Saya membuat Gambar Pekerjaan saya menggunakan Dockerfile berikut:
Dockerfile
FROM flink:1.13.0-scala_2.11
WORKDIR /opt/flink/usrlib
# Create Directory for Input/Output
RUN mkdir /opt/flink/resources
COPY target/wordcount-0.0.1-SNAPSHOT.jar /opt/flink/usrlib/wordcount.jar
Kemudian yaml untuk pekerjaan saya terlihat seperti berikut:
apiVersion: batch/v1
kind: Job
metadata:
name: flink-jobmanager
spec:
template:
metadata:
labels:
app: flink
component: jobmanager
spec:
restartPolicy: OnFailure
containers:
- name: jobmanager
image: docker/wordcount:latest
imagePullPolicy: Never
env:
#command: ["ls"]
args: ["standalone-job", "--job-classname", "main.java.spendreport.WordCountProg", "-input", "/opt/flink/resources/READ.txt", "-output", "/opt/flink/resources/results.txt"] #, <optional arguments>, <job arguments>] # optional arguments: ["--job-id", "<job id>", "--fromSavepoint", "/path/to/savepoint", "--allowNonRestoredState"]
#args: ["standalone-job", "--job-classname", "org.sense.flink.examples.stream.tpch.TPCHQuery03"] #, <optional arguments>, <job arguments>] # optional arguments: ["--job-id", "<job id>", "--fromSavepoint", "/path/to/savepoint", "--allowNonRestoredState"]
ports:
- containerPort: 6123
name: rpc
- containerPort: 6124
name: blob-server
- containerPort: 8081
name: webui
livenessProbe:
tcpSocket:
port: 6123
initialDelaySeconds: 30
periodSeconds: 60
volumeMounts:
- name: job-artifacts-volume
mountPath: /opt/flink/resources
- name: flink-config-volume
mountPath: /opt/flink/conf
securityContext:
runAsUser: 9999 # refers to user _flink_ from official flink image, change if necessary
volumes:
- name: flink-config-volume
configMap:
name: flink-config
items:
- key: flink-conf.yaml
path: flink-conf.yaml
- key: log4j-console.properties
path: log4j-console.properties
- name: job-artifacts-volume
hostPath:
# directory location on host
path: /Users/my-user/Documents/semafor/apache_flink/PV
Tujuannya adalah untuk memasang /Users/my-user/Documents/semafor/apache_flink/PV di mana terdapat file READ.txt ke dalam pod yang berfungsi sebagai input untuk pekerjaan tersebut. Namun ketika pekerjaan mencoba dijalankan, saya mendapatkan kesalahan berikut:
java.io.FileNotFoundException: File /opt/flink/resources/READ.txt does not exist or the user running Flink ('flink') has insufficient permissions to access it.
Saya telah mencoba menjalankan:
sudo chown -R 9999:9999 /Users/my-user/Documents/semafor/apache_flink/PV
Juga menjalankan chmod 777... tapi saya mendapatkan kesalahan yang sama.

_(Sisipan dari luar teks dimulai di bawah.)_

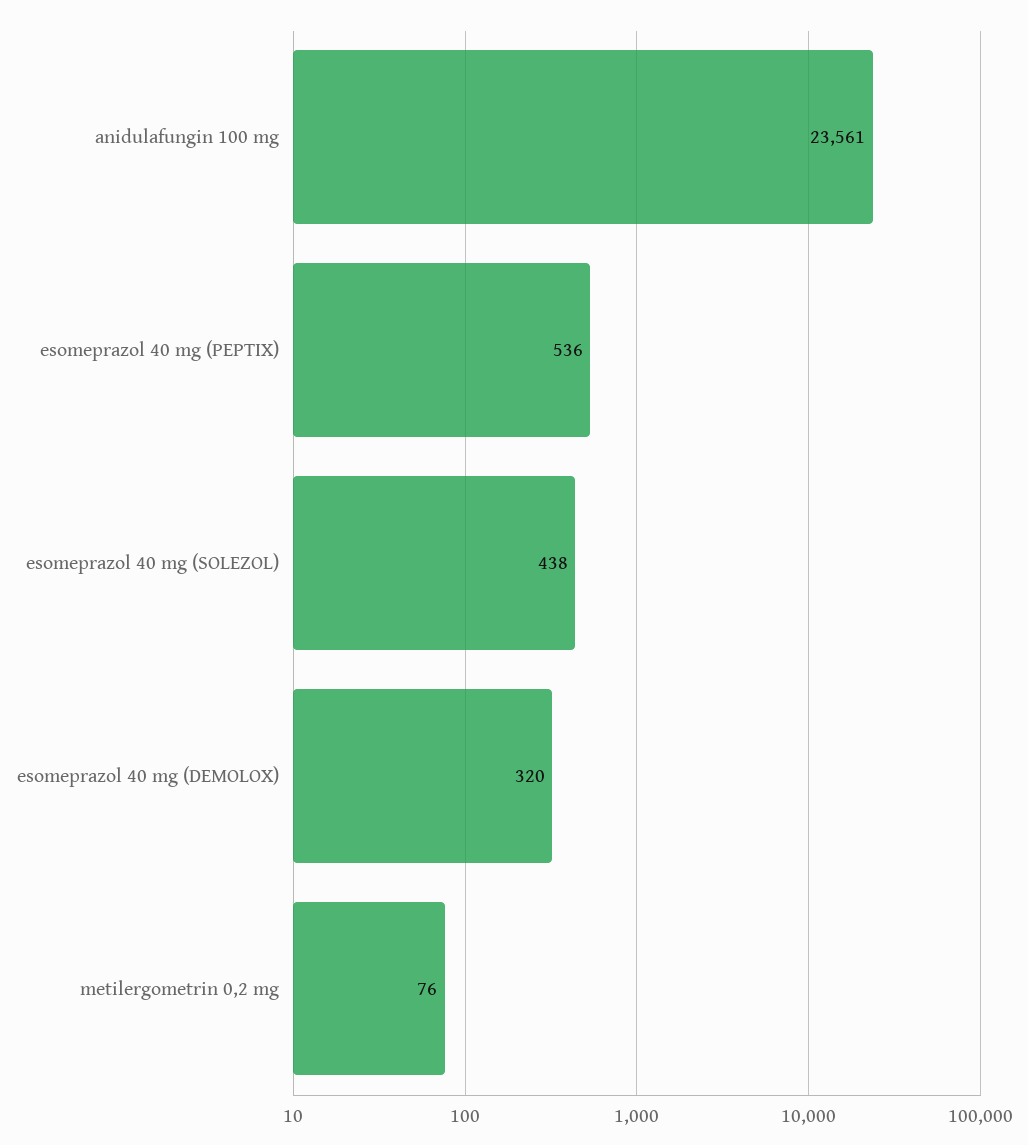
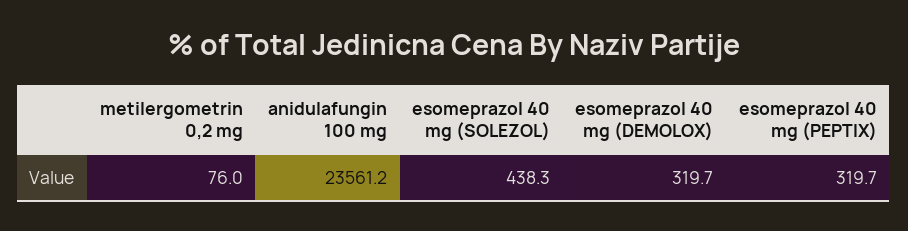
esomeprazol 40 mg (PEPTIX): 536 -> 319.7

Saya juga mencoba menyalin toples ke tempat file READ.txt berada: /Users/my-user/Documents/semafor/apache_flink/PV di direktori lokal saya dan memasangnya ke /opt/flink/usrlib sebagai gantinya, tapi kemudian saya mendapat:
org.apache.flink.util.FlinkException: Could not find the provided job class (main.java.spendreport.WordCountProg) in the user lib directory (/opt/flink/usrlib).
Saya tidak begitu berpengalaman dengan Kubernetes atau Flink, jadi saya tidak yakin apakah saya melakukan pemasangan yang salah atau melakukan sesuatu yang salah. Kalau ada saran silahkan lmk. Terima kasih sebelumnya.